Selain karakter Adam yang sangat lovable, novel ini menarik karena dibawakan lewat sudut pandang orang pertama bergantian antara Julian dan Adam. Penggunaan sudut pandang ini pas karena tema besarnya juga menyinggung sejumlah gangguan psikologis. Sebagai pembaca yang “normal”, kita bisa mencoba menyelami apa yang ada dalam pikiran seorang penderita ADHA atau mencoba ikut merasakan perundungan yang dialami Julian.
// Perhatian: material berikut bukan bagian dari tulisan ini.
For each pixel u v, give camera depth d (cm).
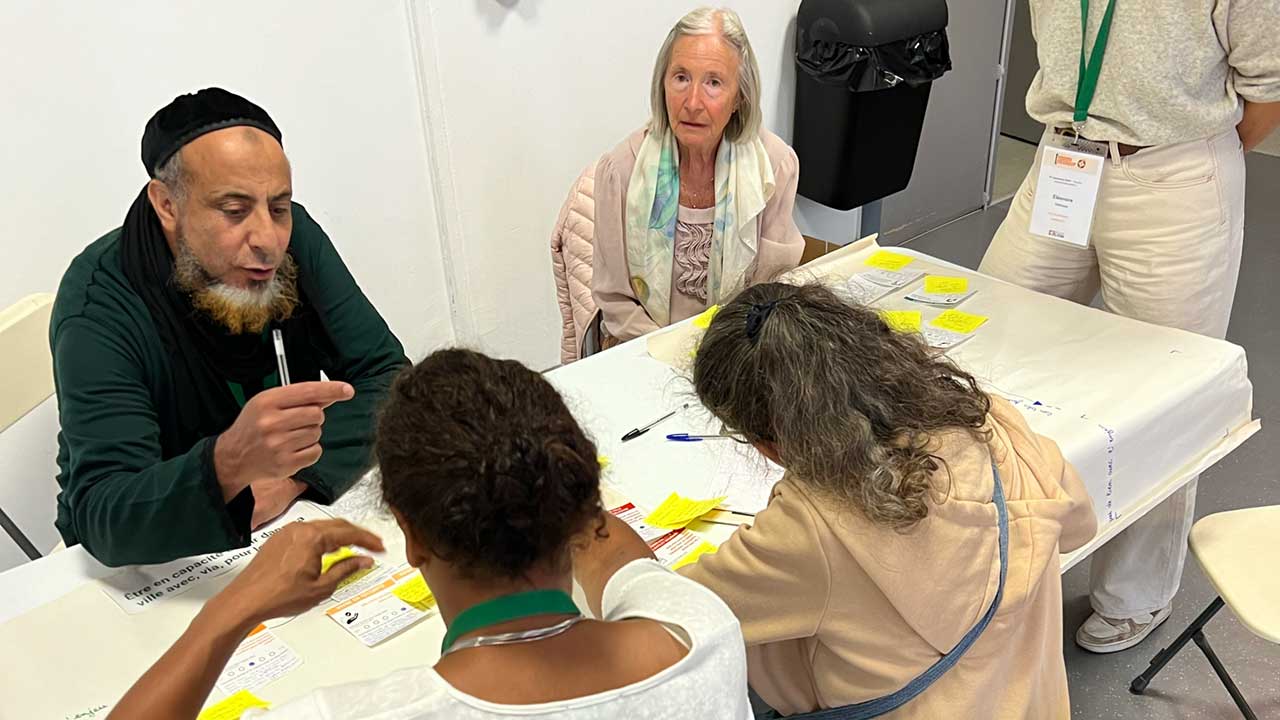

Temanya yang dark diimbangi oleh sifat Adam yang ceria dan selalu positif. Dari pemuda ini, kita bisa belajar banyak tentang persahabatan, penerimaan, dan juga kehidupan. Adam ibarat orang yang sudah “selesai dengan dirinya sendiri” sehingga dia bisa menerima semua orang, apa pun keadaannya.

Satu hal yang menurut saya agak janggal adalah bagian ending novel ini. Ada satu adegan lumayan “filmis” yang rada dipaksakan, ketika Adam berupaya menyelamatkan Julian. Adegan pemanis seperti itu kayaknya kurang cocok untuk novel dengan tema dark seperti A List of Cages. Malah jika dihapuskan, ending-nya akan terasa jauh lebih realitis. Dalam kehidupan nyata, kita tidak selalu dapat bisa membalaskan semua rasa sakit hati kepada mereka yang pernah menyakiti kita. Hidup memang terasa tidak adil. Tetapi, kita sesungguhkan tidak pernah benar-benar tahu betapa sang Pencipta Kehidupan menjalankan seisi semesta ini dengan keadilan yang sungguh sempurna.  Selalu ada balasan untuk setiap perbuatan. Kita hanya harus yakin dengan hal itu, lalu berbahagia.